I've read a good chunk of science fiction over the years, but the most accurate Cassandra I've talk to in my life was my aunt and her colleges whom were historians, futurists and history profs. Many of the recent big changes in the national and international economies and political environment were discussed/forecast by them over two decades ago. And a few science fiction writers have gotten some of these trends right, while failing on the little details like gadgets.

Yesterday's historian is today's prophet. Instead of tracking the evolution of gadgets, tools and tools, it's more important to notice the social and political changes in one's lifetime. Many of those have been impacted by technology, not always a positive way when viewed on a macro-scale. While technology advances, basically civilization/society is still the same bunch of greedy primates that existed by the Tiber over two millennium ago.


The difference between things that came true, and things that are still as far off as ever seems to come down to how much energy they take to do, and (which is much the same) whether the advance depends on Moore's law or not.

Tiny computers that auto-translate - not much energy, just raw computing power

Jetpacks - lots of energy, applied in a big dumb way.


One of the things that really gets me is the fact that we're now disappointed when we go to a place and they don't have a way for me to open up my nicely designed aluminium computer and just browse the internet with nothing more than a password.

And then further than that, that we're getting to a point where that is beginning to matter less and less thanks to advances in cellular technology. When I stop to think about what we can do with cell phones and their networks it's just mind boggling - from what the cellphone can do, to the fact that you press a button, and suddenly my laptop and my friends are browsing broadband internet sourced through my cellphone (which has a processor core 3 times more powerful than the machine that my dad paid $5000 NZD for in 1998 - which was super top of the line, PII 300, 3d accelerator, video capture and EVERYTHING!).

Proliferation of wireless and cellular technology is just so damn cool.


I tap a button on the side of a pendant sized device and say the name of the person I want to talk to and it happens.
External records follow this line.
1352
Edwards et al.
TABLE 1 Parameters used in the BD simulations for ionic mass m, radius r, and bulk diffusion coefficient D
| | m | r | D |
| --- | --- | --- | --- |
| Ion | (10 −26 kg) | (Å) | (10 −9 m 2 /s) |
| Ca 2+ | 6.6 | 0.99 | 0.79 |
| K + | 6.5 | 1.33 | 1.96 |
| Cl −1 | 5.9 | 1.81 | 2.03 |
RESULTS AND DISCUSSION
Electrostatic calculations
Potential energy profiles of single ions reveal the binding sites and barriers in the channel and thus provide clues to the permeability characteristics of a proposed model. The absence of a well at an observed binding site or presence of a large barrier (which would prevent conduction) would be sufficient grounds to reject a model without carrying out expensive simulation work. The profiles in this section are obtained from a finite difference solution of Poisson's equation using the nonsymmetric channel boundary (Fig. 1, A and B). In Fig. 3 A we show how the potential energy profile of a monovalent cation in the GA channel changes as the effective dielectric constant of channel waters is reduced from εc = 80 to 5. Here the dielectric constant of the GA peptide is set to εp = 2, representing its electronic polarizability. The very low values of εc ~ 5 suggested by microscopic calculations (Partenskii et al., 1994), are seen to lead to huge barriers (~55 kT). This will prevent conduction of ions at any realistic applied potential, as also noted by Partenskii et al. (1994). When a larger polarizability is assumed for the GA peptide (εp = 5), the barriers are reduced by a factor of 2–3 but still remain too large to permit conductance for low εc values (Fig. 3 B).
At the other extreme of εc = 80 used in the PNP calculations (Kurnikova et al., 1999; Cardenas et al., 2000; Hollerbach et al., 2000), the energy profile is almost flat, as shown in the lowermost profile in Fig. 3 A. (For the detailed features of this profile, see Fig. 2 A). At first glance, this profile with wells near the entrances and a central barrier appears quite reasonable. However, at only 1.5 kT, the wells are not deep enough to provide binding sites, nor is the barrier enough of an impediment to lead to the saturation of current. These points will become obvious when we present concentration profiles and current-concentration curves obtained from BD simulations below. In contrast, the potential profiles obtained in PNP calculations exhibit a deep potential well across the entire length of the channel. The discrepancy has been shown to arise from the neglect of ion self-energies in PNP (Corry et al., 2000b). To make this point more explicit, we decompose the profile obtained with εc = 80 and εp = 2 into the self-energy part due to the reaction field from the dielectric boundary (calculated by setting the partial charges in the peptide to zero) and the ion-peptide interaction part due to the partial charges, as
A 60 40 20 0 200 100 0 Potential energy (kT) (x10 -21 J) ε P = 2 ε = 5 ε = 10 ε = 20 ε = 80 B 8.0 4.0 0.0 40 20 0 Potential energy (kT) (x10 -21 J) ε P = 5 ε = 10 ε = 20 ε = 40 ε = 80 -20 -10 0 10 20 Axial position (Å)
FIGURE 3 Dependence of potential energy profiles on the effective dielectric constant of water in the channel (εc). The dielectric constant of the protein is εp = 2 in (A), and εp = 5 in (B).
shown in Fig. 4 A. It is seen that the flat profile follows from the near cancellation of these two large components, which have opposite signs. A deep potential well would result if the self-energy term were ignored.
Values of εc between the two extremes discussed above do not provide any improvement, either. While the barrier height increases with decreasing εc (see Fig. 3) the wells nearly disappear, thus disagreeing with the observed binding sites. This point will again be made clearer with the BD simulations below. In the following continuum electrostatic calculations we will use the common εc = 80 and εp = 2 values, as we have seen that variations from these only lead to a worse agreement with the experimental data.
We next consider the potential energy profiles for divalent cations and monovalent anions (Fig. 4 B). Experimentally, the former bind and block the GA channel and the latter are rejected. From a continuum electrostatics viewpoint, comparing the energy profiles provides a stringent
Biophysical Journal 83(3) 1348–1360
Not quite Trek, but damn close.


Yeah, well. I still want my flying car.


Flying cars would come in 4 more years (according to "Back to the Future").

It's more likely though that instead of flying cars in 2015 we would get self-driven cars.


Good post, but it would have been difficult to write without including IT (or media). You'd have to use the year 1795 or something. There are probably lots of fields today where Aristotle, if he would be brought back to life, would go "meh". (But he would think it was damn cool that he could be brought back to life.)


I don't know about other fields, but math has made amazing progress. In my undergraduate studies I couldn't really tell because aside from some cute but not overly impressive graph theory I didn't learn anything more recent than the 1930s (some basic algebraic topology, a little functional analysis, some ergodic theory, some differential topology, ...). Most of the stuff I learned was, of course, much older. But know that I know some of what mathematicians have been up to since then I am constantly amazed.


What fields do you feel are stagnant?


I've been having lots of 21st-century moments lately, yes. This illustrates them rather well.


I hate this submission, but only because it lead my to use a proxy to bypass "reddit.com" in my hosts file. Now that I've experienced how easy it is, I'm sure I'll be going back.

So much for productivity.


Looks like you should add HN to your hosts file as well.


We've already established that it does no good.


In that case, either add the proxy to your hosts file, find the willpower to resist distraction, or establish a system of incentives to stop you from getting distracted (unblock Reddit from your hosts file, then write a program to, for every minute you spend on Reddit, donate a dollar to a charity that you hate).


I hate how HN is turning into Reddit.